#### Trecho apresentado:

O Estado-Maior Conjunto da Coreia do Sul informou que foram lançados pelo menos três mísseis a partir da região de Sunan, na capital norte-coreana Pyongyang, de onde foi executada grande parte dos últimos testes armamentistas do país comunista.

O teste militar aconteceu pouco depois do fim da visita do presidente dos Estados Unidos, Joe Biden, ao Japão e Coreia do Sul, uma viagem ofuscada pela ameaça de um teste nuclear do regime de Pyongyang.

Um porta-voz da diplomacia americana condenou "os múltiplos lançamentos" e pediu que a Coreia do Norte "abstenha-se de novas provocações e assuma o compromisso com um diálogo sustentado e profundo.

Após os novos lançamentos, Coreia do Sul e Estados Unidos dispararam "mísseis terra-terra" em resposta ao "suposto ICBM (míssil balístico intercontinental) e às provocações de mísseis" da Coreia do Norte, informou o exército de Seul.

O governo sul-coreano, após uma reunião do Conselho de Segurança Nacional, afirmou que o lançamento "bem-sucedido" dos projéteis foi "um ato ilegal em violação direta das resoluções do Conselho de Segurança da ONU".

#### Problema 1:
Cite todos os países mencionados pelo nome no trecho sobre os lançamentos de mísseis da Coreia do Norte.
#### Problema 2:
Dê sequência ao trecho sobre os lançamentos de mísseis da Coreia do Norte, começando logo após a última frase.
Não é preciso consultar a listagem de dados.

#### Listagem de dados:
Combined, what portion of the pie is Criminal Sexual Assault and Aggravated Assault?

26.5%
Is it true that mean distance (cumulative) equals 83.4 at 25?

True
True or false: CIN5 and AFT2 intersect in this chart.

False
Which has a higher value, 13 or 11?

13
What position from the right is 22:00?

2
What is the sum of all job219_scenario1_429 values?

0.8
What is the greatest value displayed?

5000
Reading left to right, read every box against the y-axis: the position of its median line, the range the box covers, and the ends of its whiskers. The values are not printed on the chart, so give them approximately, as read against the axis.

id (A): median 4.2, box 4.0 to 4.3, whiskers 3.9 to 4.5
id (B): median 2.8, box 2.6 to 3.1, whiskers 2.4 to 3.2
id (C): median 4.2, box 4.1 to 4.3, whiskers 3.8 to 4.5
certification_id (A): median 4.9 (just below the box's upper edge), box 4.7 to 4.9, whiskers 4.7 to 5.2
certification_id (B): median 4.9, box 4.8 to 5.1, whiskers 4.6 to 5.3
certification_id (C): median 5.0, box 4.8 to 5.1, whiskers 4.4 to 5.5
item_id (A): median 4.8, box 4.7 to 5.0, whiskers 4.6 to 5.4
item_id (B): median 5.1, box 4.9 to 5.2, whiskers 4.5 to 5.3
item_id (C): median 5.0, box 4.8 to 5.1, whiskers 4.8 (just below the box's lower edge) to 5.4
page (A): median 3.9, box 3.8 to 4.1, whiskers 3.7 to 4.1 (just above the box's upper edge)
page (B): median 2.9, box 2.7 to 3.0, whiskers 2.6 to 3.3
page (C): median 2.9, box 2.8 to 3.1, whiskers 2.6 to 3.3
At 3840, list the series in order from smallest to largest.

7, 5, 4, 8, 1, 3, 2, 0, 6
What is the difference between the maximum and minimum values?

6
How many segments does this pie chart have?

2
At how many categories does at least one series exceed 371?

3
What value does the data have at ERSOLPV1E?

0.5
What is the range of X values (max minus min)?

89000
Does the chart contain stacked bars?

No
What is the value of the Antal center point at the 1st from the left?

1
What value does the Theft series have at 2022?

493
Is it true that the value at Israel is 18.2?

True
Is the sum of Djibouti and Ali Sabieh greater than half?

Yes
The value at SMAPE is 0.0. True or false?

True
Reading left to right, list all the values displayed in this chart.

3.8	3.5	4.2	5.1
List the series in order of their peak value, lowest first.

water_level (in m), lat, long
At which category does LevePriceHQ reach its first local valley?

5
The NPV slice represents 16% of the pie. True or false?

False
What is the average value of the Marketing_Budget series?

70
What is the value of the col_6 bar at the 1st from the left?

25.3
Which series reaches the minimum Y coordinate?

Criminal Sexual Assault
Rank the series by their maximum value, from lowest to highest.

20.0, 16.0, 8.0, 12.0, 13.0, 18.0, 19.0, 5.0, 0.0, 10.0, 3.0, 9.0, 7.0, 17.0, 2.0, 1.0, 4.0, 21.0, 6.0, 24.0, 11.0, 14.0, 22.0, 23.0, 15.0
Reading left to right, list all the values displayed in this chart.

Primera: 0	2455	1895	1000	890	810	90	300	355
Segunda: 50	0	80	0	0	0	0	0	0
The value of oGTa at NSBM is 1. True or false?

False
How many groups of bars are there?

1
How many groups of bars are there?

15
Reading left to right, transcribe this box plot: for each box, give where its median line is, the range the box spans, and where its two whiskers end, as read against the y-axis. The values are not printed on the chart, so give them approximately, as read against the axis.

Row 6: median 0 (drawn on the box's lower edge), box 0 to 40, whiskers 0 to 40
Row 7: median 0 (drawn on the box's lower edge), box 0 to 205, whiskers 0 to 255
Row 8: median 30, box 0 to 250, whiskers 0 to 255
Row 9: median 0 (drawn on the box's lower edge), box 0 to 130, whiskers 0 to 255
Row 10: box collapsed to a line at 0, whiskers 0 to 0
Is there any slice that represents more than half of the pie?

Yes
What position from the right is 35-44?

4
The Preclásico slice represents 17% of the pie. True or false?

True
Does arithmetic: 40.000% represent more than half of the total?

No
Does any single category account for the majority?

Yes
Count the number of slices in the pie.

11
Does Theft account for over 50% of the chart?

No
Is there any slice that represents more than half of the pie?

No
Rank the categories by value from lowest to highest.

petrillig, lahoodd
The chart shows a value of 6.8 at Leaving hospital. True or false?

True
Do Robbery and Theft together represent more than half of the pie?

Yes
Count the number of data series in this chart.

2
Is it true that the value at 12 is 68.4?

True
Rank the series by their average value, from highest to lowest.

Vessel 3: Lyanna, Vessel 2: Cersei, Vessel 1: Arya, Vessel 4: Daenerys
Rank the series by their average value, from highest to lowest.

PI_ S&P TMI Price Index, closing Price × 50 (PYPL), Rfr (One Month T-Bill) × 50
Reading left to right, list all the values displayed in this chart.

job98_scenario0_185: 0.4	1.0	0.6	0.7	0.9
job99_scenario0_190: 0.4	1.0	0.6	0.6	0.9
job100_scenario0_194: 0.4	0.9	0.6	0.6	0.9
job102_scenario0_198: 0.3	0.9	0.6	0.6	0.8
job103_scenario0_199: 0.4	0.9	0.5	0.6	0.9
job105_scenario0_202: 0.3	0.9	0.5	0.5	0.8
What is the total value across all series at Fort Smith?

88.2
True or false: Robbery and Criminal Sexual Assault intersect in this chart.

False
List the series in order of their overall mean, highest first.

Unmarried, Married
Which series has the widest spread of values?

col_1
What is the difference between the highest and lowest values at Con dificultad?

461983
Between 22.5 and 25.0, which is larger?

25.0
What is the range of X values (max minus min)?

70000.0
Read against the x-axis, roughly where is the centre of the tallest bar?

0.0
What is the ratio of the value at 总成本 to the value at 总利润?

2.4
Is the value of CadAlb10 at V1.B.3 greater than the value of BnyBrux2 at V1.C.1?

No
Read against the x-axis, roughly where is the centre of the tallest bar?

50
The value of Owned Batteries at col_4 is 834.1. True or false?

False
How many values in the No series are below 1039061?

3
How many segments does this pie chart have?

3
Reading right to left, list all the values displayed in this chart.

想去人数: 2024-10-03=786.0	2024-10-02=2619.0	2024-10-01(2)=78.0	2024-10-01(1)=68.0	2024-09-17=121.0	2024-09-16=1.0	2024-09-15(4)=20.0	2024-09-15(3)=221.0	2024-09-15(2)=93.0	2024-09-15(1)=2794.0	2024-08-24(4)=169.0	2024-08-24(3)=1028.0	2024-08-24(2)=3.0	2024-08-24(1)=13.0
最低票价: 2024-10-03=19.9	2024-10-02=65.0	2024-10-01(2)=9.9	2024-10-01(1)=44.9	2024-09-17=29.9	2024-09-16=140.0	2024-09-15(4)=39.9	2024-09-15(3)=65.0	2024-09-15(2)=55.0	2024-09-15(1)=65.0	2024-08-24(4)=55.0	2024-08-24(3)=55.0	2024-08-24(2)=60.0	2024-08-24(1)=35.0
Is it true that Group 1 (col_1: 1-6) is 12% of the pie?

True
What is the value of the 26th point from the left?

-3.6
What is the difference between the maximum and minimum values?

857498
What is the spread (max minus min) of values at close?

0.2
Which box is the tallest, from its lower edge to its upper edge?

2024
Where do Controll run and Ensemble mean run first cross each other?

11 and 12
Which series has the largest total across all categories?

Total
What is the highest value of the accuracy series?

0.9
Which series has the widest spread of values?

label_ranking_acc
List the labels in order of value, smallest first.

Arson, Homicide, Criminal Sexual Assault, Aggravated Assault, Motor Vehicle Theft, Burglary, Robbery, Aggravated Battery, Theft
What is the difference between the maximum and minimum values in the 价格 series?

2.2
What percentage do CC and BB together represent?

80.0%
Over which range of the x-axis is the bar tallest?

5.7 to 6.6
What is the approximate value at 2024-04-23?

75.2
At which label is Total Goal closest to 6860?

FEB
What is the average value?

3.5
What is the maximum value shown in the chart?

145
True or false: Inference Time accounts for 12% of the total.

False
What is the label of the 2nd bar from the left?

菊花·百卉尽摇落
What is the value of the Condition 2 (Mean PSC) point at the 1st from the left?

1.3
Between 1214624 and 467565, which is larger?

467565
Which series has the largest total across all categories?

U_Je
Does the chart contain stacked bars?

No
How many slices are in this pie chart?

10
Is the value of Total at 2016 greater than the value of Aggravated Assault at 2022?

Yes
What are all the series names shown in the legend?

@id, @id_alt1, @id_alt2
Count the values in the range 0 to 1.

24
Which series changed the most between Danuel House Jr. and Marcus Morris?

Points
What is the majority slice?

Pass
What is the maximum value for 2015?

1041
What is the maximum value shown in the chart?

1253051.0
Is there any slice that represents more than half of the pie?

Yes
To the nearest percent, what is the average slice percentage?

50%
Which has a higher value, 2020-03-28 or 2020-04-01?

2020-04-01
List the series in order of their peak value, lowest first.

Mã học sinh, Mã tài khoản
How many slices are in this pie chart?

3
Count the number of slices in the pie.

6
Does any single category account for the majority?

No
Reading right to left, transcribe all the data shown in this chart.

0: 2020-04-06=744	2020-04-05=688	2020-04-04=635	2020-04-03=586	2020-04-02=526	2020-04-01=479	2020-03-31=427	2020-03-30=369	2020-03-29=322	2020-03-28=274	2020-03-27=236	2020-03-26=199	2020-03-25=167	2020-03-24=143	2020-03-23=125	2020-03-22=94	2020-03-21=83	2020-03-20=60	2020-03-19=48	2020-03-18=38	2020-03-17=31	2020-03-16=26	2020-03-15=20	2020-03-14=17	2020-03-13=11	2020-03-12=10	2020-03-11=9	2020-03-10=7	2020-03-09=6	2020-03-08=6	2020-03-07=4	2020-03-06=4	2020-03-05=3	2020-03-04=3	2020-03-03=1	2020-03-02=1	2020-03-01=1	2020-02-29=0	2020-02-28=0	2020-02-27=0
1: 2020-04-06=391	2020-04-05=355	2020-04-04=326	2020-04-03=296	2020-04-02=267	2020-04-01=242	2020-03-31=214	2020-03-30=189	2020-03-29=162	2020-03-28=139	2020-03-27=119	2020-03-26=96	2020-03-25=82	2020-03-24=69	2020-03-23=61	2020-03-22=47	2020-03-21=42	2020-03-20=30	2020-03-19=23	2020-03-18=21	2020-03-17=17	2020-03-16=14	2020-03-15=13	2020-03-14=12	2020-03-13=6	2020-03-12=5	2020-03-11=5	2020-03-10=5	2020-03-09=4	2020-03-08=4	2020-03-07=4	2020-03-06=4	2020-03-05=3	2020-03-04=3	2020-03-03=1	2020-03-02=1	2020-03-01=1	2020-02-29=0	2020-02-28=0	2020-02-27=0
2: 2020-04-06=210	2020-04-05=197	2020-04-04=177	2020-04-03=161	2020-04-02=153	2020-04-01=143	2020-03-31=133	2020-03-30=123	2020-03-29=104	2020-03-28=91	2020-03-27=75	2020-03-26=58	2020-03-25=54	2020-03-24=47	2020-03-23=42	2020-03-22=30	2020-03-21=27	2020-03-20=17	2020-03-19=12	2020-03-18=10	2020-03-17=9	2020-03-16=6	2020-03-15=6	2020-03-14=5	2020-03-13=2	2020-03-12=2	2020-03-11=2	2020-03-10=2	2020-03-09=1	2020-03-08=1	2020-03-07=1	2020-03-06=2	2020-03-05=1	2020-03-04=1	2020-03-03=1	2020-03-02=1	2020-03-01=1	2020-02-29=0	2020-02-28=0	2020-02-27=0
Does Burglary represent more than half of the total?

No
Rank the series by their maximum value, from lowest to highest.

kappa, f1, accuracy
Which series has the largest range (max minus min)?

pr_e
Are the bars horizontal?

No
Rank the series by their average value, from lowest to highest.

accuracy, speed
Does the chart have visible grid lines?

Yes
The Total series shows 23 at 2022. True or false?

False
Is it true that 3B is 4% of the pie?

#### Resposta 1:
Coreia do Sul, Coreia do Norte, Estados Unidos e Japão.

#### Resposta 2:
O novo presidente da Coreia do Sul, Yoon Suk-yeol, disse que os disparos de Pyongyang, que se aproximam de 20 desde o início do ano, são "uma grave provocação que ameaça a paz na península coreana e na comunidade internacional".

O Estado-maior Conjunto da Coreia do Sul informou em um comunicado que "havia detectado por volta das 6h00 (locais, 18h00 de Brasília na terça-feira), 6h37 e 6h42 os disparos de mísseis balísticos da região de Sunan" em direção ao Mar do Japão, na costa leste.

"O primeiro míssil balístico (um suposto ICBM) teve alcance de 360 quilômetros e uma altitude de 540 quilômetros", afirma a nota.

O segundo projétil "desapareceu a uma altitude de 20 km" e o terceiro viajou 760 km a uma altitud de quase 60 km, acrecenta o comunicado.

Estados Unidos "preparados"

Os disparos se somam a uma série recorde de testes militares de Pyongyang este ano, que inclui o lançamento de um míssil balístico intercontinental de pleno alcance pela primeira vez desde 2017.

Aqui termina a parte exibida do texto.